# What you will do
Can you echo the review of the Cool-er eBook Reader in full, word for word?

# Excerpted text
===

There’s an increasing amount of talk about eBook Readers, kick-started by Amazon’s Kindle series (currently only available in the US), and recent news that Plastic Logic, a UK leader in plastic electronics, is making one which the bookselling giant Barnes and Noble will start selling next year.
Available now, and for less than the Kindle, is the Cool-er eBook Reader, a 183 x 118mm gadget, just 11mm thick, with a six-inch E-Ink screen. Its all-plastic case is available in a range of candy colours. Complete with 1GB of internal memory, it can hold between 500 and 800 eBooks, depending on length, and in a good range of formats, including PDF, RTF, TXT and HTML.
Control of the Cool-er is fairly straightforward, with a four-way D-pad navigating menus, turning pages and selecting options. There are four buttons down the left-hand side of the case for sound, screen orientation – portrait or landscape – exit and menu.
The menu, which is also available from the central button of the arrow ring, offers bookmarks, font options and other settings. Several of these settings are dependent on the eBook files themselves, though. When we tried to range text left rather than justify it on a couple of Project Gutenberg files, the software claimed ‘this version does not support this feature’ and when we tried to change the display font, all requests were ignored. Both settings worked on a straight TXT file, though.
On the right edge of the Cool-er is a toggle for volume control – you can play audiobooks or music while you read – and at the top is a power button and an SD card slot. That just leaves the bottom edge and here lies a mini USB socket and a headphone jack. The lithium battery is good for 8,000 ‘page-turns’ per charge and a simple paperclip reset reboots the Linux OS.
The E-Ink display itself is remarkably clear, in comparison with LCD displays. Take it out in bright sunlight and it appears even clearer, as it’s a reflective display with no backlight. A whiter background would give higher contrast, but otherwise this is a remarkably readable screen, unless you’re trying to read under the blankets in very low light.

===

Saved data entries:
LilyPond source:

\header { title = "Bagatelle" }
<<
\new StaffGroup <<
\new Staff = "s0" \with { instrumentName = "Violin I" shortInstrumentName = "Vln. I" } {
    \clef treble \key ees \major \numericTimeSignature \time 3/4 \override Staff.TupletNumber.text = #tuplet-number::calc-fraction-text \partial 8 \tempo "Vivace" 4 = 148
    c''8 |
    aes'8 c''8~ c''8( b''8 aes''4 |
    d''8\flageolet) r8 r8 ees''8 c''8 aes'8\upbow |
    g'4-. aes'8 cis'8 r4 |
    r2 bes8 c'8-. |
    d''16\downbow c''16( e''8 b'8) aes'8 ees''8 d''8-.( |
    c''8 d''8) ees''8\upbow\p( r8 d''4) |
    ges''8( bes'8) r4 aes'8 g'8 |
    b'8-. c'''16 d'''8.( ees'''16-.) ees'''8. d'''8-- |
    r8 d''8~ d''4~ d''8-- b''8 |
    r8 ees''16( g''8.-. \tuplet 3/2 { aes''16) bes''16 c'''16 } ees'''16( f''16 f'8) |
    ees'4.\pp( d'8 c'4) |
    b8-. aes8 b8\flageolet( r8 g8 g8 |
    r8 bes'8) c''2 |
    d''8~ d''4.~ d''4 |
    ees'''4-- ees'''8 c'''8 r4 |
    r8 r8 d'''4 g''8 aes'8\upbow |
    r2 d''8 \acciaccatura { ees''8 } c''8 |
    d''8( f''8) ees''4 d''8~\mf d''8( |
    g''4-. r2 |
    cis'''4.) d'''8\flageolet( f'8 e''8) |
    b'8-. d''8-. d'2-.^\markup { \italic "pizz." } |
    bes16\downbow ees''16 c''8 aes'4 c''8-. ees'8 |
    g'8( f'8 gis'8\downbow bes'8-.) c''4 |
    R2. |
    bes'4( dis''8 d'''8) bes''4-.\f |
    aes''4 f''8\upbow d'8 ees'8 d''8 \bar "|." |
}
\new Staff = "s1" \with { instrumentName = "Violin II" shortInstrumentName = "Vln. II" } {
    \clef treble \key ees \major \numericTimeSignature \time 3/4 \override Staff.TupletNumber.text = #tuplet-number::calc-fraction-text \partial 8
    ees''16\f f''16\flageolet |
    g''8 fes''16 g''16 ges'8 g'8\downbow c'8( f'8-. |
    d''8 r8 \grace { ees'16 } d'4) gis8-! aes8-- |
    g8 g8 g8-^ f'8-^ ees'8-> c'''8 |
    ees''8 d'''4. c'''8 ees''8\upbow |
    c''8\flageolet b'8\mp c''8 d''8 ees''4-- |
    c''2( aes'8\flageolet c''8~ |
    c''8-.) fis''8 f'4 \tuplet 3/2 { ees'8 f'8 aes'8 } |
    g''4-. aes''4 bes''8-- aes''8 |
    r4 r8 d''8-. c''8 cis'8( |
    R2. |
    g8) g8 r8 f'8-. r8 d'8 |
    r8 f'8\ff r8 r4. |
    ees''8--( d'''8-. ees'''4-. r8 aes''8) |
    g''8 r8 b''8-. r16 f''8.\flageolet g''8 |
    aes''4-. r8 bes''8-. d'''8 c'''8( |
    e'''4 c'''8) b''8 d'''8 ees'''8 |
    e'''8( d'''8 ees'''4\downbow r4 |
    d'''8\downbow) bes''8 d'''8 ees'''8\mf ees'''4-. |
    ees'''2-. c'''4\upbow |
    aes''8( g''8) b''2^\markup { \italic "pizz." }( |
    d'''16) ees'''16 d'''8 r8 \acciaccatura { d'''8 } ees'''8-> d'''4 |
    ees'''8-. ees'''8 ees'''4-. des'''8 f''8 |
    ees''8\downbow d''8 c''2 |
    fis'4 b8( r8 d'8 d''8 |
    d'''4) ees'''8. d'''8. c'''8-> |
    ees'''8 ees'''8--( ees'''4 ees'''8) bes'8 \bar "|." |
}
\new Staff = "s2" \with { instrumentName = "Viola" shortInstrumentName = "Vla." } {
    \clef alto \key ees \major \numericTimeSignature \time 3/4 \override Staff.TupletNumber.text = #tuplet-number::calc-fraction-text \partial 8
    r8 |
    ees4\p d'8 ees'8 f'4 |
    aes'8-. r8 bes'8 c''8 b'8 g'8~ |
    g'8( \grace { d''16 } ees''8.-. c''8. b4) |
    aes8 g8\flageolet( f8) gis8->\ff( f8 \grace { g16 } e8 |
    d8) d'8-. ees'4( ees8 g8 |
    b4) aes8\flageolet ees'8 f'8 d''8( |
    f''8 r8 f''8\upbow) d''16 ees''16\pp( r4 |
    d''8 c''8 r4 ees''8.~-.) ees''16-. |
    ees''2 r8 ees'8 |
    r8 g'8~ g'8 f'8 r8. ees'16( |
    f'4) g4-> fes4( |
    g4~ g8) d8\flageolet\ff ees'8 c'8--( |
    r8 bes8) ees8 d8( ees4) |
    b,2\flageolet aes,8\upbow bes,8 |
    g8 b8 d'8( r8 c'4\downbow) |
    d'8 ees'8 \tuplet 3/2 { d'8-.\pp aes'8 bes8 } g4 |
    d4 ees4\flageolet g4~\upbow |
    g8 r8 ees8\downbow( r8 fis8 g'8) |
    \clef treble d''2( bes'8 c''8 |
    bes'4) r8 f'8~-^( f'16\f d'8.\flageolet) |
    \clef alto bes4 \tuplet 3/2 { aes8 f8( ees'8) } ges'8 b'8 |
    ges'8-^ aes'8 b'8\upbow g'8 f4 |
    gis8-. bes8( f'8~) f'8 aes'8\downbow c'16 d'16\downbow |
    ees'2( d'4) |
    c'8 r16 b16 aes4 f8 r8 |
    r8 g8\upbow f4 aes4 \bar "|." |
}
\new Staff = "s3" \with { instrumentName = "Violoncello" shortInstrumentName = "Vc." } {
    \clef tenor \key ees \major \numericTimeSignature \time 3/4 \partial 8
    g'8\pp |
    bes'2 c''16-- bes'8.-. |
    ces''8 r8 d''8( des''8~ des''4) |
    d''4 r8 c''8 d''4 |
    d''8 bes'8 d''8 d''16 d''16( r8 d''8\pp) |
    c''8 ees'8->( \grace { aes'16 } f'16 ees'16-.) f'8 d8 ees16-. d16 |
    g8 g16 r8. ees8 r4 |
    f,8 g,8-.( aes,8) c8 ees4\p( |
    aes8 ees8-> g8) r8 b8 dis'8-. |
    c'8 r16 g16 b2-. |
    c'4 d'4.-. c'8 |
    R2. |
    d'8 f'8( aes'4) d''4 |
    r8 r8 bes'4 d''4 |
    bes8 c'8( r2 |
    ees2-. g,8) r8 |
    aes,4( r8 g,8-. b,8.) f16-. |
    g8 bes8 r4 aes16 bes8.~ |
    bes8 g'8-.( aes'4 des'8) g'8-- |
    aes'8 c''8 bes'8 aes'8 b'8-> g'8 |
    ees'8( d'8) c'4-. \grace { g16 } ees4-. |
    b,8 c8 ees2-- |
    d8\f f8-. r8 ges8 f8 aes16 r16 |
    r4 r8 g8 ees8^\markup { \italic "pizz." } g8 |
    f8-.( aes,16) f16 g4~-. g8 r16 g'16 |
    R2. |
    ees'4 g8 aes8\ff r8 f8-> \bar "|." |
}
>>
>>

===

# Answer space
There’s an increasing amount of talk about eBook Readers, kick-started by Amazon’s Kindle series (currently only available in the US), and recent news that Plastic Logic, a UK leader in plastic electronics, is making one which the bookselling giant Barnes and Noble will start selling next year.
Available now, and for less than the Kindle, is the Cool-er eBook Reader, a 183 x 118mm gadget, just 11mm thick, with a six-inch E-Ink screen. Its all-plastic case is available in a range of candy colours. Complete with 1GB of internal memory, it can hold between 500 and 800 eBooks, depending on length, and in a good range of formats, including PDF, RTF, TXT and HTML.
Control of the Cool-er is fairly straightforward, with a four-way D-pad navigating menus, turning pages and selecting options. There are four buttons down the left-hand side of the case for sound, screen orientation – portrait or landscape – exit and menu.
The menu, which is also available from the central button of the arrow ring, offers bookmarks, font options and other settings. Several of these settings are dependent on the eBook files themselves, though. When we tried to range text left rather than justify it on a couple of Project Gutenberg files, the software claimed ‘this version does not support this feature’ and when we tried to change the display font, all requests were ignored. Both settings worked on a straight TXT file, though.
On the right edge of the Cool-er is a toggle for volume control – you can play audiobooks or music while you read – and at the top is a power button and an SD card slot. That just leaves the bottom edge and here lies a mini USB socket and a headphone jack. The lithium battery is good for 8,000 ‘page-turns’ per charge and a simple paperclip reset reboots the Linux OS.
The E-Ink display itself is remarkably clear, in comparison with LCD displays. Take it out in bright sunlight and it appears even clearer, as it’s a reflective display with no backlight. A whiter background would give higher contrast, but otherwise this is a remarkably readable screen, unless you’re trying to read under the blankets in very low light.